By Thomas Sowell
Tuesday, August 05, 2014
Some have said that we are living in a post-industrial
era, while others have said that we are living in a post-racial era. But
growing evidence suggests that we are living in a post-thinking era.
Many people in Europe and the Western Hemisphere are
staging angry protests against Israel's military action in Gaza. One of the
talking points against Israel is that far more Palestinian civilians have been
killed by Israeli military attacks than the number of Israeli civilians killed
by the Hamas rocket attacks on Israel that started this latest military
conflict.
Are these protesters aware that vastly more German
civilians were killed by American bombers attacking Nazi Germany during World
War II than American civilians killed in the United States by Hitler's forces?

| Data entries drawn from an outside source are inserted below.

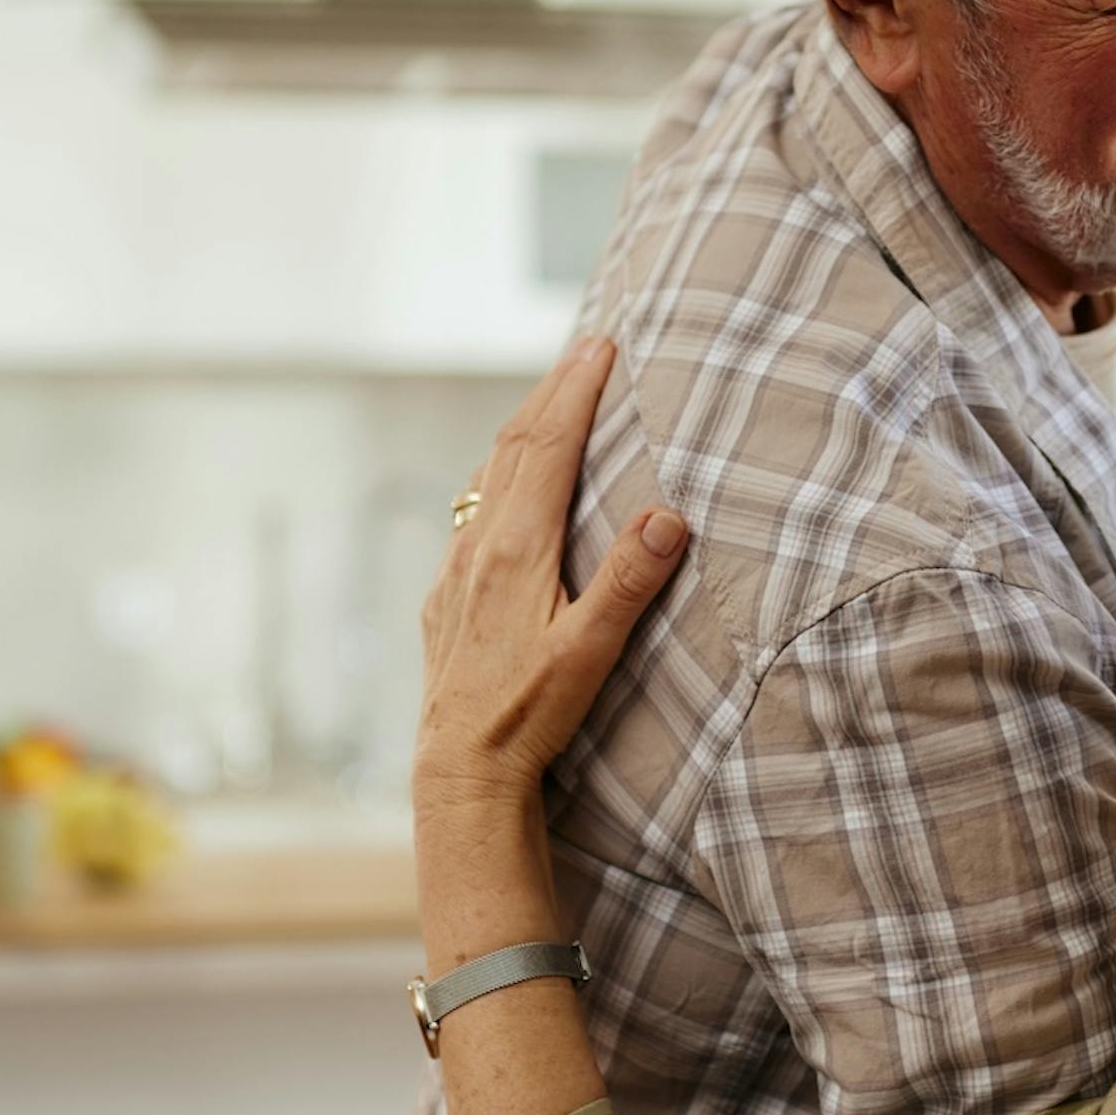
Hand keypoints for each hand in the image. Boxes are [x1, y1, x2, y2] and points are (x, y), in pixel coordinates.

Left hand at [415, 337, 689, 806]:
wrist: (461, 770)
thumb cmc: (530, 715)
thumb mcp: (589, 650)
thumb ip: (628, 580)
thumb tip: (668, 514)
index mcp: (516, 549)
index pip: (548, 447)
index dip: (576, 391)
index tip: (601, 344)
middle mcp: (479, 547)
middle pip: (514, 447)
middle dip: (551, 392)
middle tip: (585, 348)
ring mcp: (456, 570)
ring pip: (488, 477)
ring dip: (522, 429)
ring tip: (550, 399)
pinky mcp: (446, 597)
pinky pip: (472, 513)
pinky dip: (498, 476)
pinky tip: (503, 487)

Talk show host Geraldo Rivera says that there is no way
Israel is winning the battle for world opinion. But Israel is trying to win the
battle for survival, while surrounded by enemies. Might that not be more
important?
Has any other country, in any other war, been expected to
keep the enemy's civilian casualties no higher than its own civilian
casualties? The idea that Israel should do so did not originate among the
masses but among the educated intelligentsia.

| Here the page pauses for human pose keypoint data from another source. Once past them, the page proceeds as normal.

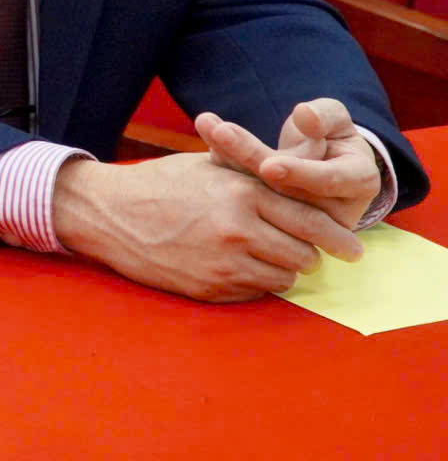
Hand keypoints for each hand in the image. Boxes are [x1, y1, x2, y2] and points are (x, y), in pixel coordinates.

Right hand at [51, 151, 364, 301]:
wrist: (108, 214)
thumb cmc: (160, 185)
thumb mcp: (210, 168)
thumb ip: (256, 176)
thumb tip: (301, 180)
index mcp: (242, 194)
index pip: (310, 222)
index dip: (338, 238)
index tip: (353, 249)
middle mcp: (238, 230)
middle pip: (303, 256)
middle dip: (307, 254)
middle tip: (301, 250)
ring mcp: (223, 264)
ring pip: (283, 278)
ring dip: (281, 269)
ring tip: (264, 255)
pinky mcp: (209, 289)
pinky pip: (254, 292)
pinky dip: (254, 282)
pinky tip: (236, 265)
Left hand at [195, 100, 381, 230]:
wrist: (319, 157)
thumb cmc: (331, 134)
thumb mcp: (334, 118)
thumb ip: (324, 115)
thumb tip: (305, 115)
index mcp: (359, 182)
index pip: (329, 181)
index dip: (300, 173)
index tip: (269, 165)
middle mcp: (333, 208)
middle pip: (286, 188)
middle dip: (250, 158)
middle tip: (221, 132)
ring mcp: (300, 219)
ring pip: (261, 193)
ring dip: (230, 158)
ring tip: (210, 127)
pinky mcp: (270, 215)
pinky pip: (246, 193)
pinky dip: (224, 162)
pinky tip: (207, 133)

In an age when scientists are creating artificial
intelligence, too many of our educational institutions seem to be creating
artificial stupidity.
It is much the same story in our domestic controversies.
We have gotten so intimidated by political correctness that our major media
outlets dare not call people who immigrate to this country illegally
"illegal immigrants."
Geraldo Rivera has denounced the Drudge Report for
carrying news stories that show some of the negative consequences and dangers
from allowing vast numbers of youngsters to enter the country illegally and be
spread across the country by the Obama administration.
Some of these youngsters are already known to be carrying
lice and suffering from disease. Since there have been no thorough medical
examinations of most of them, we have no way of knowing whether, or how many,
are carrying deadly diseases that will spread to American children when these
unexamined young immigrants enter schools across the country.
The attack against Matt Drudge has been in the classic
tradition of demagogues. It turns questions of fact into questions of motive.
Geraldo accuses Drudge of trying to start a "civil war."
Back when masses of immigrants from Europe were entering
this country, those with dangerous diseases were turned back from Ellis Island.
Nobody thought they had a legal or a moral "right" to be in America
or that it was mean or racist not to want our children to catch their diseases.
Even on the less contentious issue of minimum wage laws,
there are the same unthinking reactions.
Although liberals are usually gung ho for increasing the
minimum wage, there was a sympathetic front page story in the July 29th San
Francisco Chronicle about the plight of a local non-profit organization that
will not be able to serve as many low-income minority youths if it has to pay a
higher minimum wage. They are seeking some kind of exemption.
Does it not occur to these people that the very same
thing happens when a minimum wage increase applies to profit-based employers?
They too tend to hire fewer inexperienced young people when there is a minimum
wage law.
This is not breaking news. This is what has been
happening for generations in the United States and in other countries around
the world.
One of the few countries without a minimum wage law is
Switzerland, where the unemployment rate has been consistently less than 4
percent for years. Back in 2003, The Economist magazine reported that
"Switzerland's unemployment neared a five-year high of 3.9% in February."
The most recent issue shows the Swiss unemployment rate back to a more normal
3.2 percent.
Does anyone think that having minimum wage laws and high
youth unemployment is better? In fact, does anyone think at all these days?